We are familiar with the cancer genome atlas. Now, the great challenge is to know the function of these genetic errors in order to understand their relationship with evolution, spread and resistance to drugs
Personalised therapies have great potential for the treatment of various types of cancer, such as lymphomas. However, resistance (to drugs) remains a problem that must be resolved. Normal cells within the tumour’s micro-environment provide factors that help cancer cells to grow and survive despite the presence of drugs.
The identification and description of new signalling networks and factors responsible for cancer emergence, progression and resistance to drugs, in both cancer cells and normal cells in the tumour micro-environment, will be essential for the design of new therapeutic strategies for aggressive cancers with relapse, such as lymphomas.
The group identifies and describes the molecular mechanisms and the clinical impact of new oncogenic factors and the signalling pathways of aggressive lymphomas using innovative screening tools in primary patient samples, molecular and cellular biology tools and mimicking the tumour microenvironment in 3D cocultures. It also conducts translational research, in which it generates lymphoma in murine models to test the treatments in vivo.
In this way it can better understand the disease and it can find new targets in order to develop specific therapies that benefit patients with aggressive relapsing lymphomas, many of them incurable to date.
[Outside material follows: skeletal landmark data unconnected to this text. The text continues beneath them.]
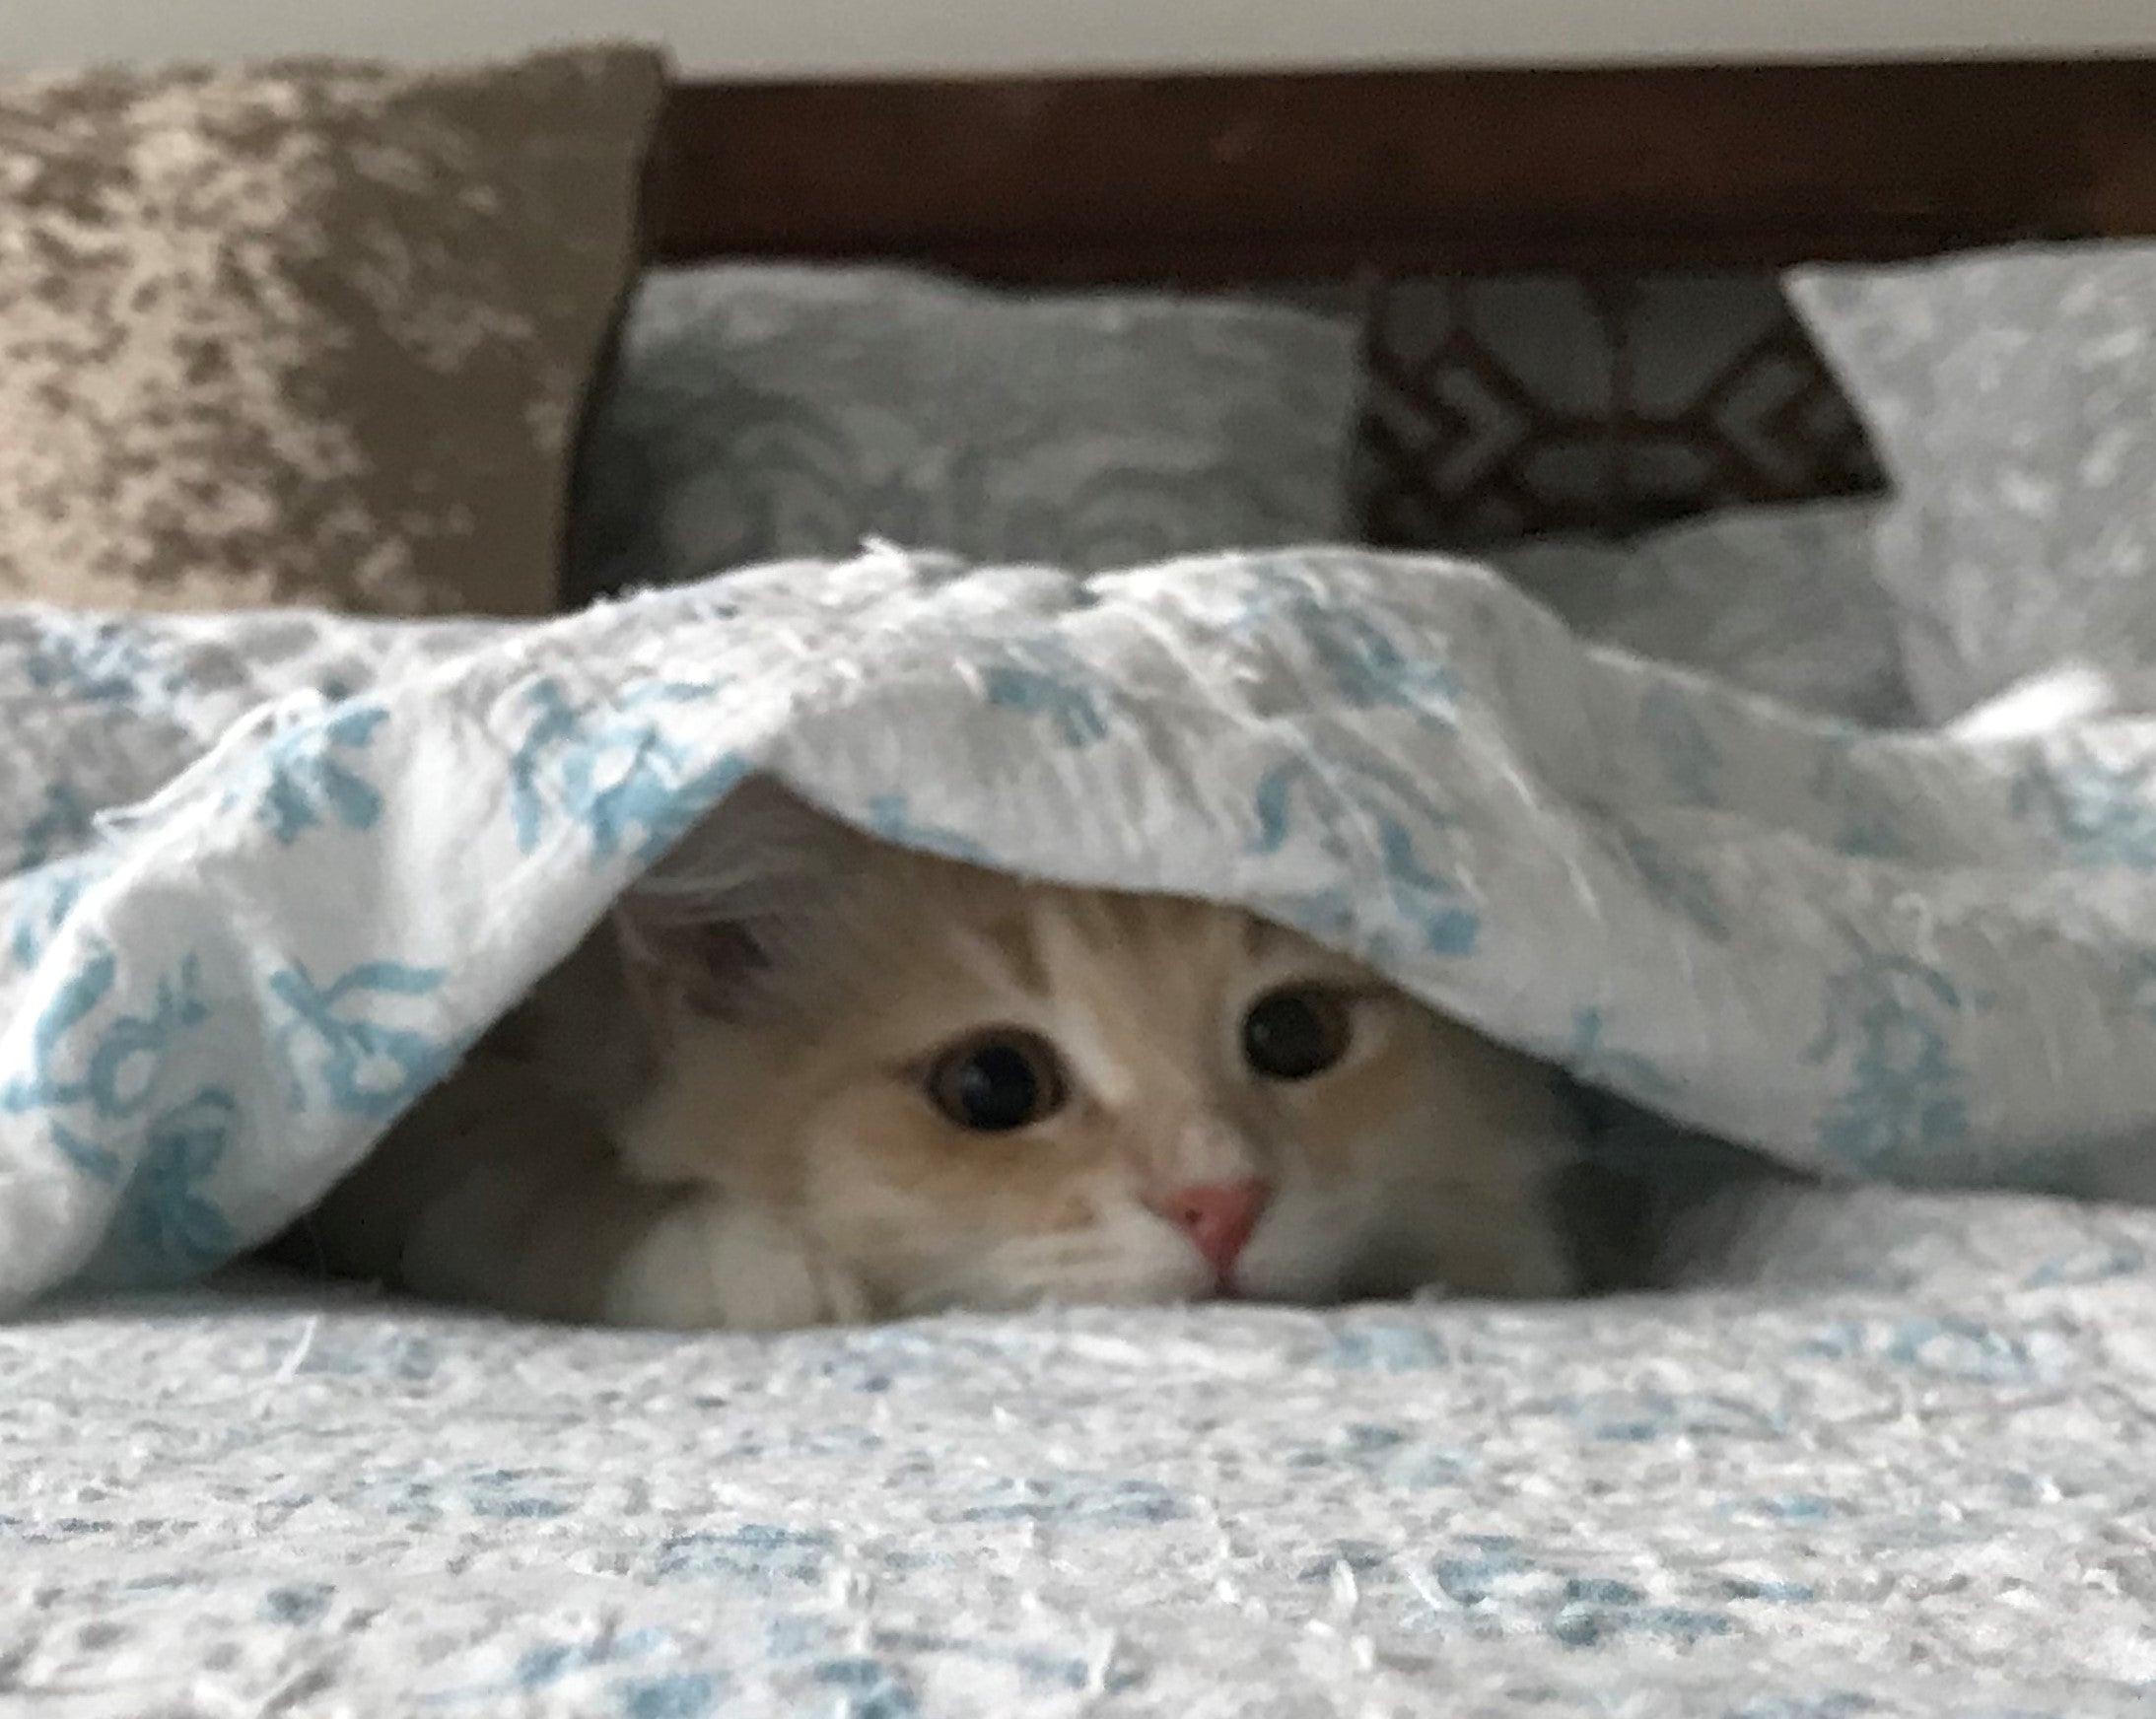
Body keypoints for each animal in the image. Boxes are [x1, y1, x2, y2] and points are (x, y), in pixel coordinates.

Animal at [299, 776, 1586, 1328]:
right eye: (993, 1084)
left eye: (1293, 1033)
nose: (1222, 1204)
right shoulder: (441, 1096)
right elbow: (516, 1167)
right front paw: (735, 1257)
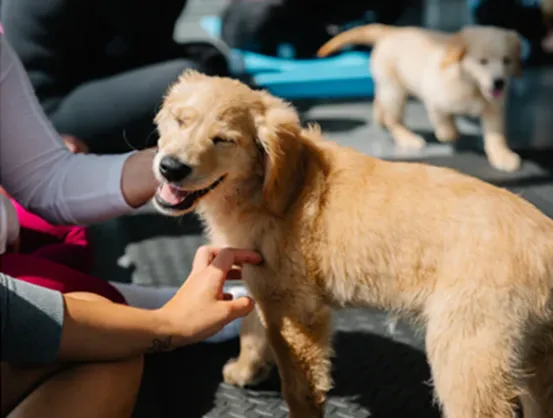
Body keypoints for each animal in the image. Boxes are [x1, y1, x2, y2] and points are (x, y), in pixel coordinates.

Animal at [153, 70, 552, 416]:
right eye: (179, 120)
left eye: (224, 140)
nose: (170, 168)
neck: (263, 190)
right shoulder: (262, 281)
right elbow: (252, 329)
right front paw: (246, 370)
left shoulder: (295, 308)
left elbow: (298, 387)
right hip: (535, 356)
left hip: (467, 354)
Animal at [314, 24, 520, 172]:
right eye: (482, 61)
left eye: (507, 60)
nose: (499, 82)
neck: (471, 85)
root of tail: (392, 32)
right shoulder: (435, 98)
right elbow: (444, 122)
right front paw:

The results of the group have helped to show that, as with solid tumours, the tumour micro-environment and the immune system play an important role in aggressive behaviour and response to current treatments against mantle cell lymphoma.
Its ultimate goal is to transfer the best experimental therapies to patients with aggressive lymphomas, to improve their response to treatments and their quality of life. Its experimental approaches will also allow the establishment of new biomarkers to stratify patients, which will result in a more accurate allocation of these new treatments.